PROBLEM DETAILS:
Report every line of the material below that contains the string "ETHARDIO", copying each one in full.

EXTRACTED ENTRIES:
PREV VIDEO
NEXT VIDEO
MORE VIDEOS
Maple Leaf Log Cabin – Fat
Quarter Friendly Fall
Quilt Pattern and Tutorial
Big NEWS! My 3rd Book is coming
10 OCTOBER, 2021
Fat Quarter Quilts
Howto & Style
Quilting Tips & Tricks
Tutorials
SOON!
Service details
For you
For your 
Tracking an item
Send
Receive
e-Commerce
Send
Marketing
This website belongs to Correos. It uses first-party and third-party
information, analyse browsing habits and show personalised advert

...

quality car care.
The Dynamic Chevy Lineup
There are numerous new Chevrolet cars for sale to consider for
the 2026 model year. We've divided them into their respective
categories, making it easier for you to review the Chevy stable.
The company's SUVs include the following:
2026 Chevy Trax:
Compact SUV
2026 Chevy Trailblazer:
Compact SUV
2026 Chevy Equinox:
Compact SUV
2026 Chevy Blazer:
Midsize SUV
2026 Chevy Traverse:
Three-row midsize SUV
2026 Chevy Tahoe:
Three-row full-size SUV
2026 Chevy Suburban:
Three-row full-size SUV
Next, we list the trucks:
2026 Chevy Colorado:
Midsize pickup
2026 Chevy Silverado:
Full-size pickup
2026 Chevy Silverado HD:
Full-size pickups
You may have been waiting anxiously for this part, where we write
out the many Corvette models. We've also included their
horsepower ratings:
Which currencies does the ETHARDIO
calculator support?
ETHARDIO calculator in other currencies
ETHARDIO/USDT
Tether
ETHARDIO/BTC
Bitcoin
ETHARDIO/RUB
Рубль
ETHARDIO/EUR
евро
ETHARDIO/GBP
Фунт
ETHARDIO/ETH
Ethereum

TASK RESPONSE:
Which currencies does the ETHARDIO
ETHARDIO calculator in other currencies
ETHARDIO/USDT
ETHARDIO/BTC
ETHARDIO/RUB
ETHARDIO/EUR
ETHARDIO/GBP
ETHARDIO/ETH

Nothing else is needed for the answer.